Ten years after the Irish Republican Army's momentous cease-fire, negotiations resumed Wednesday in hopes of reviving a Catholic-Protestant administration, an elusive goal of Northern Ireland's hard-fought peace process.

But the Rev. Ian Paisley, the Protestant firebrand whose assent to power-sharing has become essential, said his Democratic Unionist Party won't even talk directly to Sinn Fein, much less cooperate with the IRA-linked party, until the IRA fully disarms and disbands.

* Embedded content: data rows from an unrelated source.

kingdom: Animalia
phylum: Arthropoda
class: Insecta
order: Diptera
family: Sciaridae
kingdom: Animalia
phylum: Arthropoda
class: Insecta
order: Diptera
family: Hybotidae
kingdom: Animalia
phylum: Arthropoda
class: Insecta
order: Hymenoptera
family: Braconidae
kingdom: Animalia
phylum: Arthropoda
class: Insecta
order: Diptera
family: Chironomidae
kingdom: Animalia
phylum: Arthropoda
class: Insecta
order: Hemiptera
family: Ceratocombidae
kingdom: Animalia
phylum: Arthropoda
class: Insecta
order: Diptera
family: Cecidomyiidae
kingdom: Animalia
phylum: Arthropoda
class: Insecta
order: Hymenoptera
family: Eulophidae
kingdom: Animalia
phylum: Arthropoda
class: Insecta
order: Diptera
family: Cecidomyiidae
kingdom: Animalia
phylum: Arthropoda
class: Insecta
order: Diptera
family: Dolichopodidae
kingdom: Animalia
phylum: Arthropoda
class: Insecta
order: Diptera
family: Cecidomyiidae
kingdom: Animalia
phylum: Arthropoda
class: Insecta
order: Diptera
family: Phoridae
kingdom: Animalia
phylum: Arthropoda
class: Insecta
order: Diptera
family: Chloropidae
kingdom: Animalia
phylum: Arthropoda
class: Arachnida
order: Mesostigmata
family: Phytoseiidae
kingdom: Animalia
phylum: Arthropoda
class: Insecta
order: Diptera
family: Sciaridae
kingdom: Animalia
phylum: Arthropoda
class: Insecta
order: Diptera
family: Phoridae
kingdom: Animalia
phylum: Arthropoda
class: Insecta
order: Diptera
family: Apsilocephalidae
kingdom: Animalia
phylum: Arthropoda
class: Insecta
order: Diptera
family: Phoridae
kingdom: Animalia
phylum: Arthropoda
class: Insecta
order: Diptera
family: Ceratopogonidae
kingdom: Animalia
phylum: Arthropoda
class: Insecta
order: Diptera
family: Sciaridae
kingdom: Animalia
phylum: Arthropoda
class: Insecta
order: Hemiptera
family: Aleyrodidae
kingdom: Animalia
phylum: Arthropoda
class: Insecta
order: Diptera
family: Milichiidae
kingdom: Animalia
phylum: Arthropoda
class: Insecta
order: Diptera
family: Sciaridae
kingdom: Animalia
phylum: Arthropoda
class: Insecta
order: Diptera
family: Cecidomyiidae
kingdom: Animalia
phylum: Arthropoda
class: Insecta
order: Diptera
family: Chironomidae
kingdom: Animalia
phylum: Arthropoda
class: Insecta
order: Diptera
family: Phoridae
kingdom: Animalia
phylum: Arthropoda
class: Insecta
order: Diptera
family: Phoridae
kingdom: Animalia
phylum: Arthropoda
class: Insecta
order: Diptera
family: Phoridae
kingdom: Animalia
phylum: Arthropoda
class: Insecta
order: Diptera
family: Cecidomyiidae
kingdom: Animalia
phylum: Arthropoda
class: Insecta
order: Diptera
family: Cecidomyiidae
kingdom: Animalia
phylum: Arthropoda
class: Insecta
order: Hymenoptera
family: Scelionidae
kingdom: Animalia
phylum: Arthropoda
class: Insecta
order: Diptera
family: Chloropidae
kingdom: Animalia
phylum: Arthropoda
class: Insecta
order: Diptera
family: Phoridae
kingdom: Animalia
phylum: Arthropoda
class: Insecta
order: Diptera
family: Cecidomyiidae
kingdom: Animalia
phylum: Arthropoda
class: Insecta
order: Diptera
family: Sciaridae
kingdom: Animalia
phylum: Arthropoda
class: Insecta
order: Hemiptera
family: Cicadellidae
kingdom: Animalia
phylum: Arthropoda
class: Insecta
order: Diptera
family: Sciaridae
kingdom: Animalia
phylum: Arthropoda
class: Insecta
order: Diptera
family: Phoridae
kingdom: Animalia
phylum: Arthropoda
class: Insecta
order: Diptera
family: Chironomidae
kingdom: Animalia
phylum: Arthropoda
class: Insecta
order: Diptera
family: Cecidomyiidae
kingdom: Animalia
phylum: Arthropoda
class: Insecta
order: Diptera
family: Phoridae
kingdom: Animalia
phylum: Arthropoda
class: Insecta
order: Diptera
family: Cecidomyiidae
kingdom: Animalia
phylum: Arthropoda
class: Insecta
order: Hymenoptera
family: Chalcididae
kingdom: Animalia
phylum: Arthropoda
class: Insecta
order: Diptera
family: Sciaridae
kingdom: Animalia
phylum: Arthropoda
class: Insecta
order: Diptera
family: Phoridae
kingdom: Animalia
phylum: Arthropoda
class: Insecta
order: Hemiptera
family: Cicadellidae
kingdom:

"Do people who have arms and hold on to them -- can they be in the government of Northern Ireland? We say no," said Paisley, 78, an anti-Catholic minister and lifelong opponent of compromise.

Paisley compared the IRA to garbage that must be thrown away.

Sinn Fein leader Gerry Adams, who met separately with British and Irish government officials at the Stormont government complex in east Belfast where the talks were held, said Paisley's invective may reflect "pre-negotiation nerves."

He recalled that Paisley's party boycotted the negotiations that produced the U.S.-brokered Good Friday peace accord of 1998.

"This is a new experience for the DUP. When was the last time the DUP were in negotiation with anybody?" said Adams, a reputed veteran IRA commander.

Britain and Ireland hope this week's talks will prepare all sides for painful decisions at a Sept. 16-18 negotiating session to be overseen by the British and Irish prime ministers, Tony Blair and Bertie Ahern, at Leeds Castle east of London.